EUROPEAN EQUITY UPDATE: Stocks struggle to find their mojo
Analysis details (09:32)
- European equities (Eurostoxx 50 Unch.) predominantly trade a touch softer following the late dip on Wall Street yesterday and with fresh macro drivers for the region once again on the light side.
- Overnight, Asia-Pac stocks were mixed with the region cautious after the weak handover from the US; Nikkei 225 outperformed and climbed above the 30,000 level for the first time since September 2021.
- US equity futures (ES +0.3%, NQ +0.2%, RTY +0.4%) are marginally firmer but ultimately continuing the horizontal action that has been seen since April. Debt ceiling talks were being framed as constructive by officials, and while some pockets of progress were cited, the impasse remains. Upcoming data highlights include Building Permits & Housing Starts at 13:30BST, whilst the retail sector will remain in focus today with Target (TGT) and TJX Companies (TJX) earnings due in the pre-market.
- Analysts at Barclays suggest that following gains of 15% vs. the US over the past 8 months, the cyclical outlook for European equities is tricky and therefore is calling for a period of consolidation. From a strategic standpoint, Barclays thinks that diversification via European exposure remains wise given it is less concentrated and owned than the US with banks/periphery in better shape and a lower market beta; adds that the UK offers good quality and yield. HSBC notes that as the European Q1 earnings season comes to a close, EPS beats and surprise margins remain high relative to historical levels. HSBC adds that “though Q1 2023 EPS growth has improved; EPS growth forecast for 2023 as a whole is muted at just 1%”.

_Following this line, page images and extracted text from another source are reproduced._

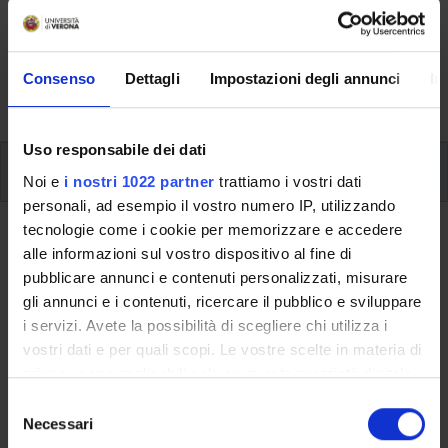
Here you can find information on the organisational
aspects of the Programme, lecture timetables, learning
activities and useful contact details for your time at the
Consenso
Dettagli
Impostazioni degli annunci
In
University, from enrolment to graduation.
Uso responsabile dei dati
Modules
Noi e
i nostri 1022 partner
trattiamo i vostri dati
personali, ad esempio il vostro numero IP, utilizzando
tecnologie come i cookie per memorizzare e accedere
Back to the study plan
alle informazioni sul vostro dispositivo al fine di
pubblicare annunci e contenuti personalizzati, misurare
Back to the modules per semester
gli annunci e i contenuti, ricercare il pubblico e sviluppare
i servizi. Avete la possibilità di scegliere chi utilizza i
Spanish Literature II
vostri dati e per quali scopi. Le vostre scelte in materia di
privacy sono applicabili solo su questa proprietà digitale
Teaching code
Credits
in cui avete effettuato le vostre scelte. È possibile
S
4S00843
9
modificare o revocare il proprio consenso in qualsiasi
Necessari
e
momento dalla Dichiarazione sui cookie o facendo clic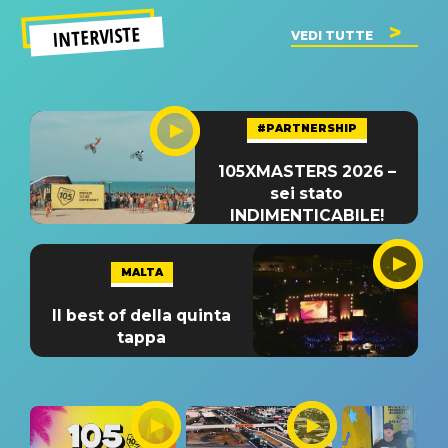
INTERVISTE
VEDI TUTTE
#PARTNERSHIP
105XMASTERS 2026 –
sei stato
INDIMENTICABILE!
MALTA
Il best of della quinta
tappa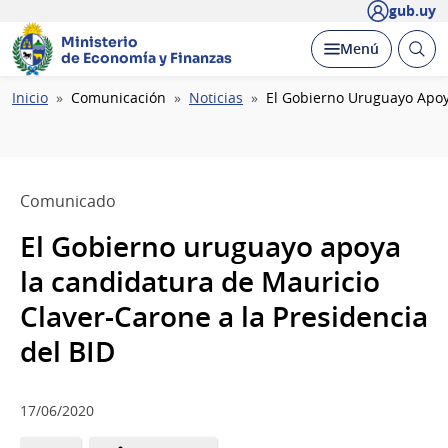
gub.uy
Ministerio
Abrir
Desplegar
Menú
de Economía y Finanzas
busc
Ruta
Inicio
Comunicación
Noticias
El Gobierno Uruguayo Apoy
de
navegación
Comunicado
El Gobierno uruguayo apoya
la candidatura de Mauricio
Claver-Carone a la Presidencia
del BID
17/06/2020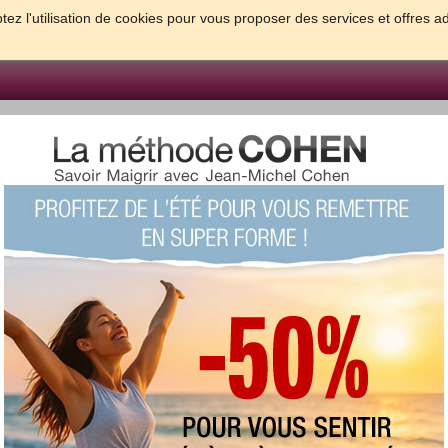
tez l'utilisation de cookies pour vous proposer des services et offres a
FORME & SANTE
PSYCHO & TESTS
GROSSESSE & BEBE
B
meilleures solutions pour maigrir et être bien dans sa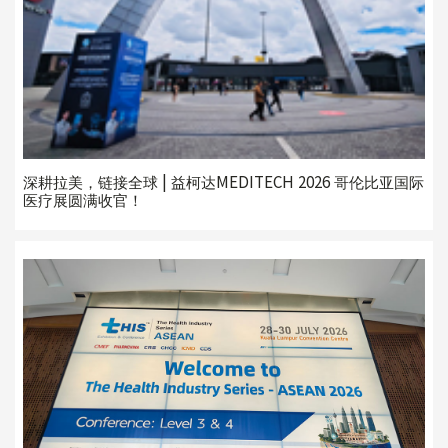
深耕拉美，链接全球 | 益柯达MEDITECH 2026 哥伦比亚国际
医疗展圆满收官！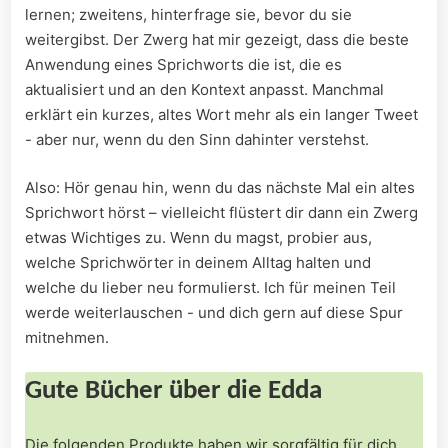
lernen;⁢ zweitens,‌ hinterfrage sie, bevor du sie
weitergibst. Der Zwerg hat mir ⁢gezeigt,⁣ dass‌ die beste⁢
Anwendung ‍eines Sprichworts die ist, die es
aktualisiert und an​ den ‌Kontext anpasst. Manchmal
erklärt ein‌ kurzes,⁤ altes Wort mehr als‍ ein langer Tweet
-‍ aber nur,⁣ wenn du den Sinn ‌dahinter verstehst.
Also: Hör⁢ genau ‌hin, ⁢wenn⁣ du das ⁣nächste‍ Mal ein altes
⁣Sprichwort hörst – vielleicht flüstert dir ‌dann ein Zwerg
⁤etwas⁣ Wichtiges‌ zu. Wenn du magst, probier aus,
welche ⁣Sprichwörter in deinem Alltag halten und
welche du lieber neu formulierst. Ich für meinen‍ Teil
werde weiterlauschen ⁣- und dich ​gern ⁢auf diese‌ Spur⁤
mitnehmen.
Gute Bücher über die Edda
Die folgenden Produkte haben wir sorgfältig für dich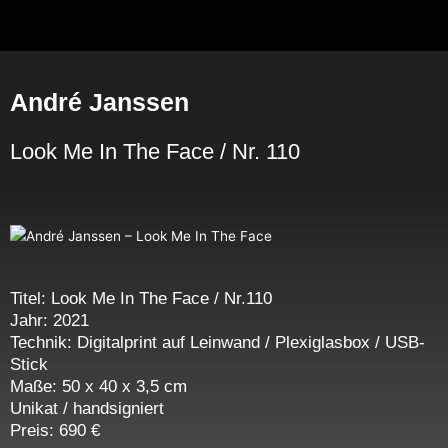
Zum
Inhalt
springen
André Janssen
Look Me In The Face / Nr. 110
Titel: Look Me In The Face / Nr.110
Jahr: 2021
Technik: Digitalprint auf Leinwand / Plexiglasbox / USB-
Stick
Maße: 50 x 40 x 3,5 cm
Unikat / handsigniert
Preis: 690 €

- Equity sectors in Europe are mostly negative with Financial Services bottom of the pile on account of losses in the LSE Group (-4.3%) after news that Blackstone and Thomson Reuters Corp. are part of a consortium selling GBP 2.4bln worth of stock in the Co.; stock offered represents a 5.1% stake. Furthermore, earnings from Euronext (-3.8%) are also acting as a drag on the sector and weighing on Deutsche Boerse (-3.4%).
- It’s been a busy session of corporate updates for Germany with heavyweight Siemens (+2.4%) top of the DAX 40 (+3.2%) following strong Q2 earnings and a guidance upgrade, whilst SAP (+1.5%) is another notable gainer after updating its guidance following the Qualtrics sale and announcing a EUR 5bln share buyback. On a less positive note, Commerzbank (-6.2%) shares are notably lower post-earnings with some desks noting that the Co.’s NII forecast fell short of estimates. Elsewhere in the banking sector, UBS (+0.2%) said it sees mark-down of USD 9.9bln in fair value adjustments on financial assets related to the Credit Suisse deal.